我目前正在研究Python脚本,该脚本可帮助我从大型句子数据集中过滤不良数据(用于机器翻译)。到目前为止,它已经完成了工作,但是当我进入具有100k +句子的数据集时,就会出现问题。它开始的速度足够快,但是逐渐变慢,以至于要完成文档处理需要花费数天的时间。我已经评论了每个功能的作用,但需要快速分解:
它以一种语言从文件(源)中读取一个句子,并以另一种语言(目标)来获取相应的行
它检查以确保两个文件中的句子都不相同,在文件中不重复,具有特定长度并且包含一定比例的字符。
#!/usr/bin/env python3
import re
import linecache
#from numba import jit, cuda
#Let User define path
path = "/home/justin/opus.txt/"
#Let User define files
source = path+input("Source input:")
target = path+input("Target input:")
new_src = path+input("Source destination:")
new_tgt = path+input("Target destination:")
num = 0
str1 = ""
#Gets Line number of current source sentence
def line_no(file, sent):
with open(file, "r") as myFile:
for num, line in enumerate(myFile, 1):
if sent in line:
return num
#Writes successful sentences to files (args are new src/tgt files and tgt sentence)

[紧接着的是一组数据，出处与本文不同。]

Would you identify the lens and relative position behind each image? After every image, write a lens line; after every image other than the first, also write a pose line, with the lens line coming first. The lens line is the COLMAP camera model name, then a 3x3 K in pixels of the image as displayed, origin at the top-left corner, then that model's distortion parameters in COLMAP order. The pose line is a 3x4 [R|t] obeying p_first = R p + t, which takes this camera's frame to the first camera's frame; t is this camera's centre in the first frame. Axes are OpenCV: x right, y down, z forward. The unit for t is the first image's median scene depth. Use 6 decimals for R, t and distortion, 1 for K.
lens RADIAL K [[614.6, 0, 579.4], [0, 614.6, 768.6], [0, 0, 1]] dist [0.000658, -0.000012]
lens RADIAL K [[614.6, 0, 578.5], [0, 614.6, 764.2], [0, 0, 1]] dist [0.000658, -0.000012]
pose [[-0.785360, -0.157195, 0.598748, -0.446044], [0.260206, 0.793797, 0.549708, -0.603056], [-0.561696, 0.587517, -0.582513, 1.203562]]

def accept_data(dest_src, dest_tgt, src, tgt):
with open(dest_src, "a+") as output:
output.write(src)
with open(dest_tgt, "a+") as tgtout:
tgtout.write(tgt)
#Checks to see if the source/target sentences don't match each other
def copy_check(src, tgt):
if src == tgt:
#print("The sentences are the same")
return False
else:
return True
#Check to see if a sentence is already in a file
def duplicate_check(src, tgt):
if len(re.findall(source, src)) > 1 or len(re.findall(target, tgt)) > 1:
print("This is a dupicate")
return False
else:
return True
def sentence_ratio(src, tgt, threshold=0.6):
short, long = sorted([len(x) for x in [src, tgt]])
#print(short/long)
if short/long < threshold:
return False
else:
return True
def length_check(src, tgt, low_threshold=3, high_threshold=25):
len_s = len(src.split())
len_t = len(tgt.split())
if len_s < low_threshold or len_s > high_threshold or len_t < low_threshold or len_t > high_threshold:
return False
else:
return True
#Check the ratio of sentence characters
def char_ratio_check(src, tgt):
alpha = r"([A-Z]|[a-z])"
digits = r"\d"
whitespace = r"\s"
total = 0
iter = 0
# Count the number of letters, numbers and symbols in a sentence
for lang in src, tgt:
num_count = 0
other_count = 0
alpha_count = 0
char_count = 0
for char in lang:
if re.match(alpha, char):
alpha_count += 1
char_count += 1
elif re.match(digits, char):
num_count += 1
char_count += 1
elif re.match(whitespace, char):
pass
else:
other_count += 1
char_count += 1
# Check to see if 50% or more of the sentence are numbers and letters or if it's all non-letters
if (alpha_count + num_count) / char_count < 0.5 or num_count + other_count == num_count + alpha_count + other_count:
#print("This sentence has a bad character ratio")
total += 1
# print("This sentence is fine")
iter += 1
#Checks for the 2nd iteration. Only proceeds with null int Total value
if iter == 2:
if not total:
accept_data(new_src, new_tgt, src, tgt)
#print("sentence {} is ok".format(line_no(source,src)))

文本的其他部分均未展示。